TASK LIST:
A. Translate this sentence from the court opinion into Spanish: "Order, Supreme Court, Bronx County (George J. Silver, J.), entered on or about August 24, 2018, which granted third-party defendant Ross Friedman, M.D.'s motion for summary judgment dismissing the third-party complaint as against him and granted third-party defendant Regional Physicians Services d/b/a Matrix Medical Network's (Matrix) motion for summary judgment to the extent of dismissing the third-party claims for common-law indemnification and contribution as against it, unanimously reversed, on the law, without costs, and the motions denied."
B. Write out the part of the court opinion that opens with the words containing "Acosta, P.J., Friedman, Manzanet–Daniels, Gesmer, Singh, JJ." and closes with "the motions denied.".
==== QUOTED PASSAGE
Opinion
9207 Index 302183/10 84001/13
05-02-2019
Kaufman Borgeest & Ryan LLP, Valhalla (Jacqueline Mandell of counsel), for appellant. Aaronson Rappaport Feinstein & Deutsch, LLP, New York (Elliot J. Zucker of counsel), for Ross Friedman, M.D., respondent. Ahmuty, Demers & McManus, Albertson (Glenn A. Kaminska of counsel), for Regional Physicians Services, P.C., respondent.
Kaufman Borgeest & Ryan LLP, Valhalla (Jacqueline Mandell of counsel), for appellant.
Aaronson Rappaport Feinstein & Deutsch, LLP, New York (Elliot J. Zucker of counsel), for Ross Friedman, M.D., respondent.
Ahmuty, Demers & McManus, Albertson (Glenn A. Kaminska of counsel), for Regional Physicians Services, P.C., respondent.
Acosta, P.J., Friedman, Manzanet–Daniels, Gesmer, Singh, JJ.
Order, Supreme Court, Bronx County (George J. Silver, J.), entered on or about August 24, 2018, which granted third-party defendant Ross Friedman, M.D.'s motion for summary judgment dismissing the third-party complaint as against him and granted third-party defendant Regional Physicians Services d/b/a Matrix Medical Network's (Matrix) motion for summary judgment to the extent of dismissing the third-party claims for common-law indemnification and contribution as against it, unanimously reversed, on the law, without costs, and the motions denied.
========
==== ENTRIES SHOWN
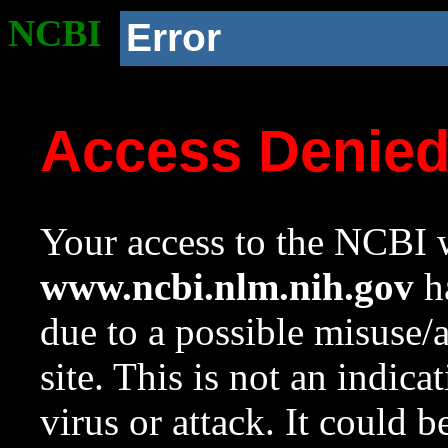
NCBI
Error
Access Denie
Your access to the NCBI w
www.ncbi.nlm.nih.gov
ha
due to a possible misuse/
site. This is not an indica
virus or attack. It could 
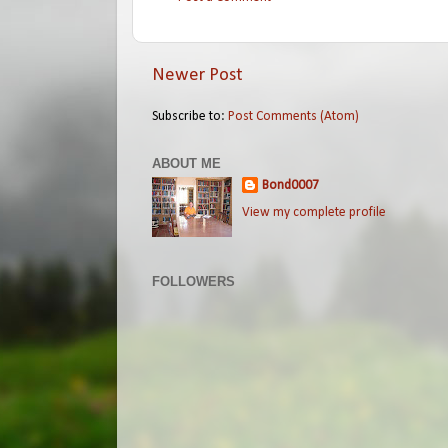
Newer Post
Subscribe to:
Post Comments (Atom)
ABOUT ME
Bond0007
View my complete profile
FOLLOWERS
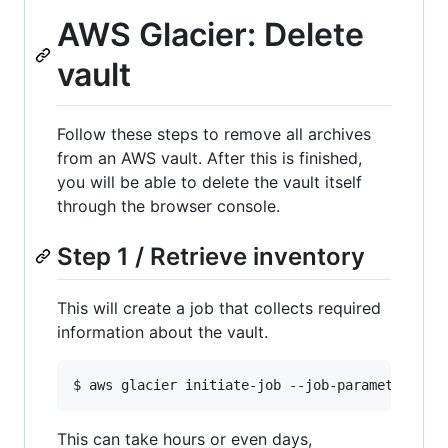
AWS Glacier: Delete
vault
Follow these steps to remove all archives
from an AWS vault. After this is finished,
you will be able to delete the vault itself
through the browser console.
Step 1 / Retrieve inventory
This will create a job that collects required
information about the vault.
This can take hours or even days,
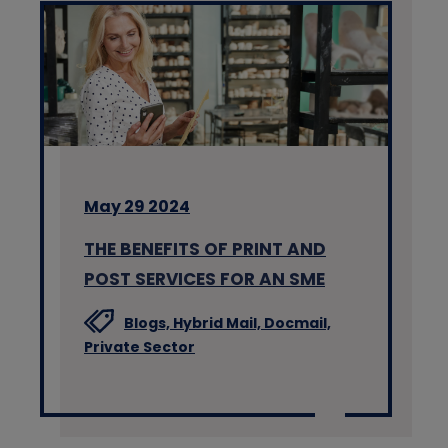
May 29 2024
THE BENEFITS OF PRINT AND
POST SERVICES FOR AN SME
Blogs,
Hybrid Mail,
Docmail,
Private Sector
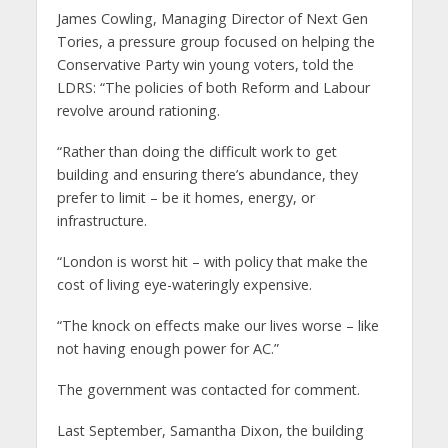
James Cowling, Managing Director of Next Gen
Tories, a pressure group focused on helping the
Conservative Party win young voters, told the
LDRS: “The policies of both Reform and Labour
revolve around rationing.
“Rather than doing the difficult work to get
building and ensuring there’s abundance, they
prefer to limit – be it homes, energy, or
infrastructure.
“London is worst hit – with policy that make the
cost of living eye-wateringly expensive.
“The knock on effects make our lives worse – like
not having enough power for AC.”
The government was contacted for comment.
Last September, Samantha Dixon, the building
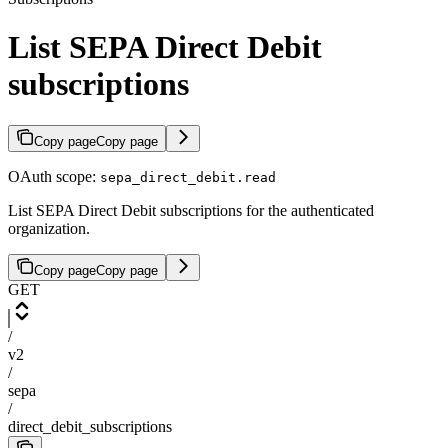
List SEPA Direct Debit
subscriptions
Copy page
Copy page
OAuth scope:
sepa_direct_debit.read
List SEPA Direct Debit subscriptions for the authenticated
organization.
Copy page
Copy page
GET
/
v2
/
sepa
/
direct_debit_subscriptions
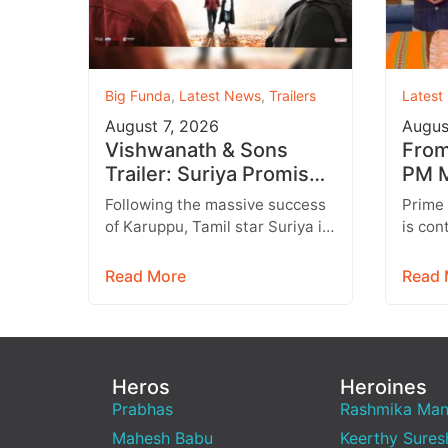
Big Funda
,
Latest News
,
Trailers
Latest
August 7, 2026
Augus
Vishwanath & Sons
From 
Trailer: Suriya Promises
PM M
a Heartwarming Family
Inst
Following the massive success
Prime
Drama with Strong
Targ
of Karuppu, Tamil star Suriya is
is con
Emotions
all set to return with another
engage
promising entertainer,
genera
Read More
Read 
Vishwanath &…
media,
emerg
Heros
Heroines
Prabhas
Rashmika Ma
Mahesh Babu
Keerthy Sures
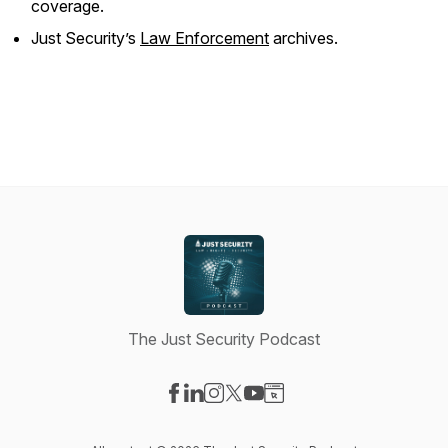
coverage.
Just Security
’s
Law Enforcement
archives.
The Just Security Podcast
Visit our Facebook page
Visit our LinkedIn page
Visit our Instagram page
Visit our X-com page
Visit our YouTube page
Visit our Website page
========
ANSWERS BY ITEM:
A. Orden del Tribunal Supremo, Condado del Bronx (George J. Silver, J.), dictada el 24 de agosto de 2018 o en fecha cercana, que concedió la moción de juicio sumario del tercero demandado Ross Friedman, M.D., para desestimar la demanda contra terceros en lo que a él respecta, y concedió la moción de juicio sumario del tercero demandado Regional Physicians Services, que opera como Matrix Medical Network (Matrix), en la medida en que desestimaba las reclamaciones contra terceros de indemnización y contribución conforme al common law en su contra: revocada por unanimidad, por razones de derecho, sin costas, y denegadas las mociones.

B.
Acosta, P.J., Friedman, Manzanet–Daniels, Gesmer, Singh, JJ.
Order, Supreme Court, Bronx County (George J. Silver, J.), entered on or about August 24, 2018, which granted third-party defendant Ross Friedman, M.D.'s motion for summary judgment dismissing the third-party complaint as against him and granted third-party defendant Regional Physicians Services d/b/a Matrix Medical Network's (Matrix) motion for summary judgment to the extent of dismissing the third-party claims for common-law indemnification and contribution as against it, unanimously reversed, on the law, without costs, and the motions denied.